Activity
Within the entries below, how many lines carry the word "детей"? State the number and stop.

Stored data
╭──
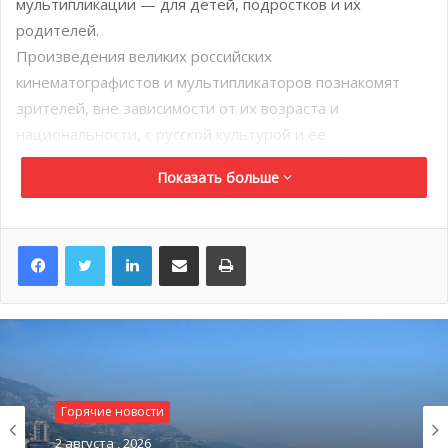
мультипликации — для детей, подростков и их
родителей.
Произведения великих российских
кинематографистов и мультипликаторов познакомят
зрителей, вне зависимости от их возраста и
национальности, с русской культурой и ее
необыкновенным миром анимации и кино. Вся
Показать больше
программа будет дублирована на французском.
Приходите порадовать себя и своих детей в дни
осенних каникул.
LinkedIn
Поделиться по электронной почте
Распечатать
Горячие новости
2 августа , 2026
╰──
Result
2